● WORK ITEM
Turn all of the items below into a numbered list, skipping blank lines and leaving the pictures out.

● THE DATA
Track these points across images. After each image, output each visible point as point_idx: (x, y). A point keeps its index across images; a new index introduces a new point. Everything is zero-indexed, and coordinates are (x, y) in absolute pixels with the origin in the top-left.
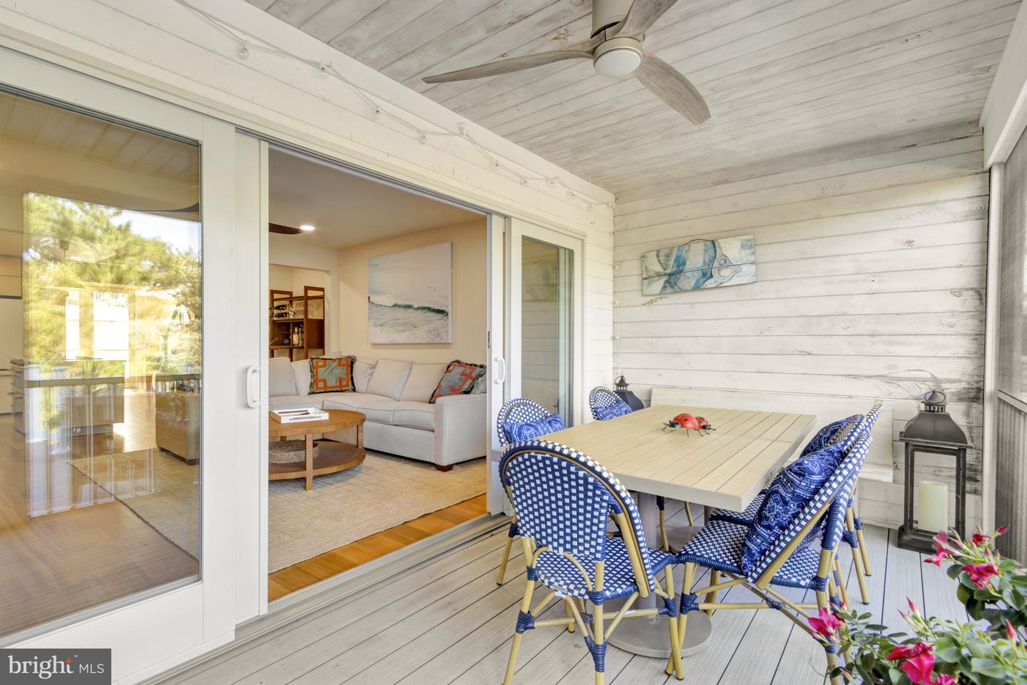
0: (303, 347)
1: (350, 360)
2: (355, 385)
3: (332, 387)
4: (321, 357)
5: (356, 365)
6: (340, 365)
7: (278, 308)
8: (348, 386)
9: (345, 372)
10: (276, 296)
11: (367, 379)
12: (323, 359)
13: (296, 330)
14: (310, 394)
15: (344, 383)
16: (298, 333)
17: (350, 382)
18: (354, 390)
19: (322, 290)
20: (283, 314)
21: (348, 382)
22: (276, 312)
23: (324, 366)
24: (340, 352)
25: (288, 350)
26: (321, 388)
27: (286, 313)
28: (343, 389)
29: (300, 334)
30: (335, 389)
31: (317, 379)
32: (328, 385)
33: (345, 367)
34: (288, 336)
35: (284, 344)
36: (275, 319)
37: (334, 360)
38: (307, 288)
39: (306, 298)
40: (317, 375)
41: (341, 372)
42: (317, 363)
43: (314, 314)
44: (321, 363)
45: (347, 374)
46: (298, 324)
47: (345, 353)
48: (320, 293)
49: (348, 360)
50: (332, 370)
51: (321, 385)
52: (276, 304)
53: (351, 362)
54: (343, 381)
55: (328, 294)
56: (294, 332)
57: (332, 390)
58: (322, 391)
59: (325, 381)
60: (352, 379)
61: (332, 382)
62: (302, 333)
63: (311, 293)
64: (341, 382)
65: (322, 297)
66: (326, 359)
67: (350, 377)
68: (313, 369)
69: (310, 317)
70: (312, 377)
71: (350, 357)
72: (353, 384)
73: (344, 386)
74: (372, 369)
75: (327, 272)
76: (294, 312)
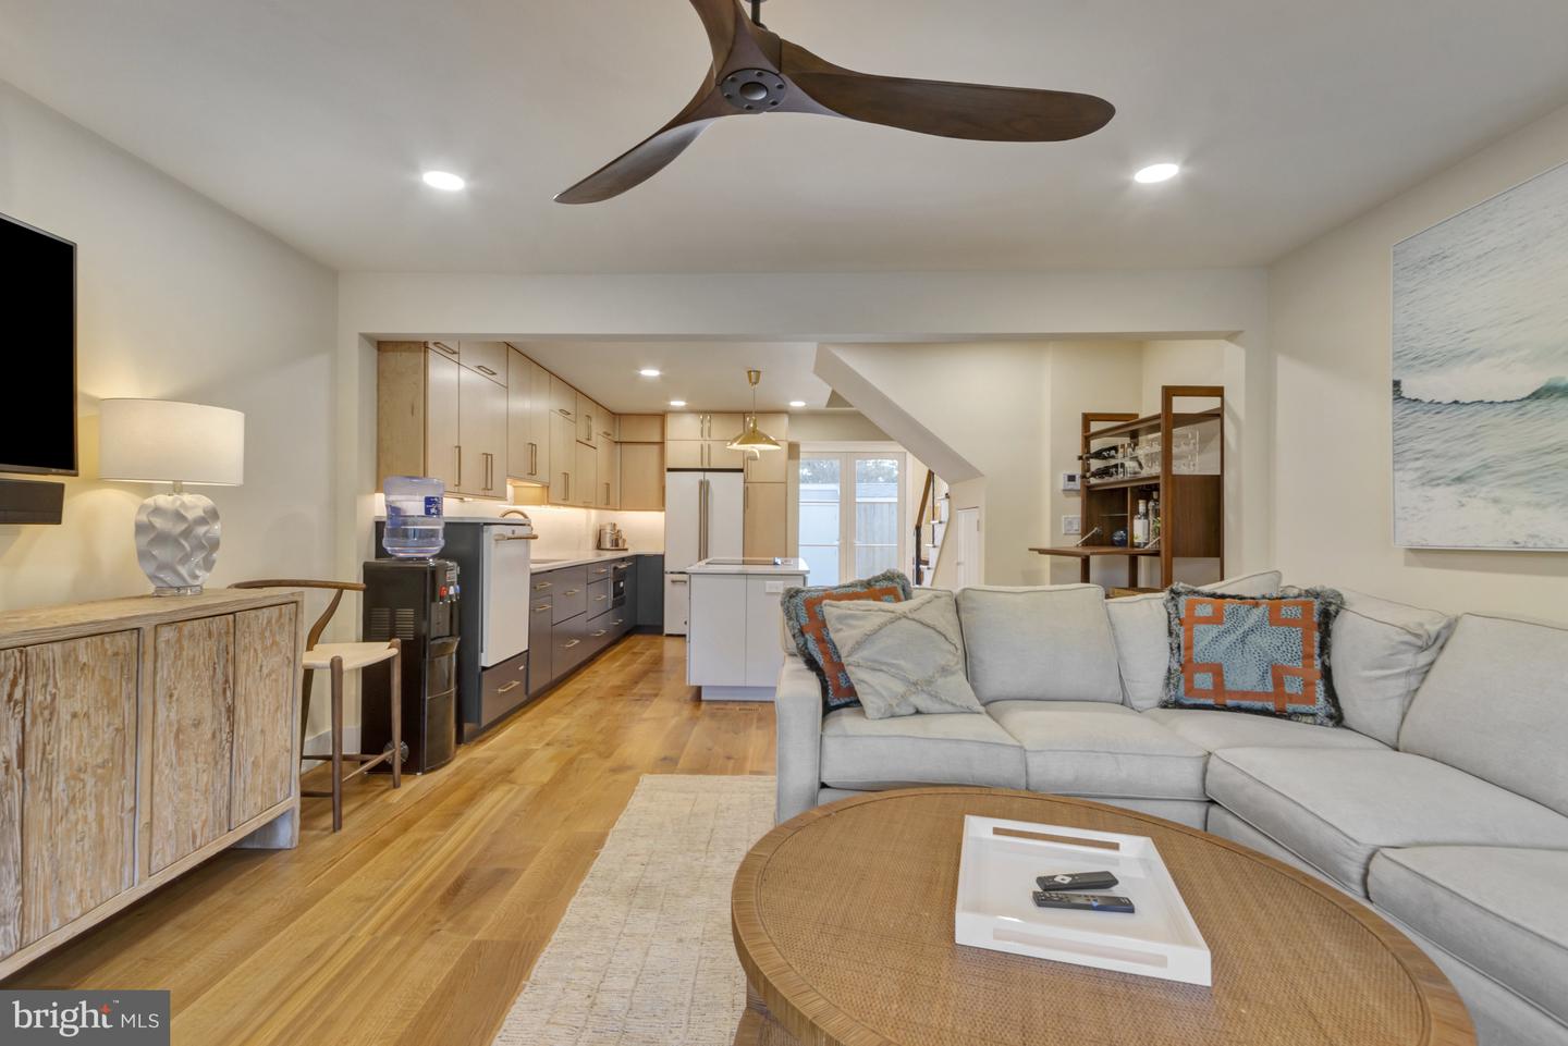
0: (1157, 554)
1: (1317, 605)
2: (1343, 703)
3: (1245, 695)
4: (1207, 588)
5: (1343, 628)
6: (1275, 619)
7: (1099, 455)
8: (1313, 701)
9: (1298, 649)
10: (1095, 427)
11: (1399, 686)
12: (1214, 596)
13: (1142, 507)
14: (1165, 705)
15: (1293, 686)
16: (1146, 515)
17: (1320, 688)
18: (1337, 719)
19: (1217, 392)
20: (1107, 468)
21: (1308, 684)
22: (1095, 464)
23: (1216, 619)
24: (1279, 574)
25: (1127, 557)
26: (1204, 693)
27: (1116, 466)
28: (1290, 707)
29: (1151, 517)
30: (1258, 705)
31: (1190, 660)
32: (1229, 686)
33: (1297, 633)
34: (1123, 524)
35: (1113, 544)
36: (1093, 481)
37: (1255, 602)
38: (1169, 393)
39: (1168, 422)
40: (1189, 648)
41: (1283, 645)
42: (1191, 608)
43: (1192, 461)
44: (1205, 610)
45: (1308, 656)
46: (1147, 491)
47: (1298, 578)
48: (1211, 403)
49: (1307, 607)
50: (1245, 635)
51: (1204, 681)
52: (1096, 445)
53: (1324, 615)
54: (1287, 679)
55: (1236, 402)
56: (1135, 511)
57: (1245, 703)
58: (1210, 702)
59: (1217, 671)
60: (1327, 674)
61: (1245, 677)
62: (1157, 514)
63: (1181, 405)
64: (1278, 683)
65: (1217, 415)
66: (1223, 597)
67: (1317, 663)
68: (1178, 631)
69: (1180, 468)
70: (1175, 649)
71: (1317, 595)
72: (1331, 693)
73: (1291, 698)
74: (1422, 649)
75: (1231, 336)
76: (1141, 460)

● TASK OUTPUT
1. Track these points across images. After each image, output each visible point as point_idx: (x, y). A point keeps its index across images; a new index introduces a new point. Everything is zero-indexed, and coordinates are (x, y) in absolute pixels with the origin in the top-left.
2. 0: (303, 347)
3. 1: (350, 360)
4. 2: (355, 385)
5. 3: (332, 387)
6. 4: (321, 357)
7. 5: (356, 365)
8. 6: (340, 365)
9. 7: (278, 308)
10. 8: (348, 386)
11. 9: (345, 372)
12. 10: (276, 296)
13. 11: (367, 379)
14. 12: (323, 359)
15. 13: (296, 330)
16. 14: (310, 394)
17. 15: (344, 383)
18. 16: (298, 333)
19. 17: (350, 382)
20. 18: (354, 390)
21. 19: (322, 290)
22. 20: (283, 314)
23. 21: (348, 382)
24. 22: (276, 312)
25. 23: (324, 366)
26. 24: (340, 352)
27. 25: (288, 350)
28. 26: (321, 388)
29. 27: (286, 313)
30. 28: (343, 389)
31. 29: (300, 334)
32. 30: (335, 389)
33. 31: (317, 379)
34. 32: (328, 385)
35. 33: (345, 367)
36. 34: (288, 336)
37. 35: (284, 344)
38. 36: (275, 319)
39. 37: (334, 360)
40. 38: (307, 288)
41. 39: (306, 298)
42. 40: (317, 375)
43. 41: (341, 372)
44. 42: (317, 363)
45. 43: (314, 314)
46. 44: (321, 363)
47. 45: (347, 374)
48. 46: (298, 324)
49. 47: (345, 353)
50. 48: (320, 293)
51. 49: (348, 360)
52. 50: (332, 370)
53. 51: (321, 385)
54. 52: (276, 304)
55. 53: (351, 362)
56. 54: (343, 381)
57. 55: (328, 294)
58. 56: (294, 332)
59. 57: (332, 390)
60. 58: (322, 391)
61. 59: (325, 381)
62. 60: (352, 379)
63. 61: (332, 382)
64. 62: (302, 333)
65. 63: (311, 293)
66. 64: (341, 382)
67. 65: (322, 297)
68. 66: (326, 359)
69. 67: (350, 377)
70. 68: (313, 369)
71. 69: (310, 317)
72. 70: (312, 377)
73. 71: (350, 357)
74. 72: (353, 384)
75. 73: (344, 386)
76. 74: (372, 369)
77. 75: (327, 272)
78. 76: (294, 312)
79. 0: (1157, 554)
80. 1: (1317, 605)
81. 2: (1343, 703)
82. 3: (1245, 695)
83. 4: (1207, 588)
84. 5: (1343, 628)
85. 6: (1275, 619)
86. 7: (1099, 455)
87. 8: (1313, 701)
88. 9: (1298, 649)
89. 10: (1095, 427)
90. 11: (1399, 686)
91. 12: (1214, 596)
92. 13: (1142, 507)
93. 14: (1165, 705)
94. 15: (1293, 686)
95. 16: (1146, 515)
96. 17: (1320, 688)
97. 18: (1337, 719)
98. 19: (1217, 392)
99. 20: (1107, 468)
100. 21: (1308, 684)
101. 22: (1095, 464)
102. 23: (1216, 619)
103. 24: (1279, 574)
104. 25: (1127, 557)
105. 26: (1204, 693)
106. 27: (1116, 466)
107. 28: (1290, 707)
108. 29: (1151, 517)
109. 30: (1258, 705)
110. 31: (1190, 660)
111. 32: (1229, 686)
112. 33: (1297, 633)
113. 34: (1123, 524)
114. 35: (1113, 544)
115. 36: (1093, 481)
116. 37: (1255, 602)
117. 38: (1169, 393)
118. 39: (1168, 422)
119. 40: (1189, 648)
120. 41: (1283, 645)
121. 42: (1191, 608)
122. 43: (1192, 461)
123. 44: (1205, 610)
124. 45: (1308, 656)
125. 46: (1147, 491)
126. 47: (1298, 578)
127. 48: (1211, 403)
128. 49: (1307, 607)
129. 50: (1245, 635)
130. 51: (1204, 681)
131. 52: (1096, 445)
132. 53: (1324, 615)
133. 54: (1287, 679)
134. 55: (1236, 402)
135. 56: (1135, 511)
136. 57: (1245, 703)
137. 58: (1210, 702)
138. 59: (1217, 671)
139. 60: (1327, 674)
140. 61: (1245, 677)
141. 62: (1157, 514)
142. 63: (1181, 405)
143. 64: (1278, 683)
144. 65: (1217, 415)
145. 66: (1223, 597)
146. 67: (1317, 663)
147. 68: (1178, 631)
148. 69: (1180, 468)
149. 70: (1175, 649)
150. 71: (1317, 595)
151. 72: (1331, 693)
152. 73: (1291, 698)
153. 74: (1422, 649)
154. 75: (1231, 336)
155. 76: (1141, 460)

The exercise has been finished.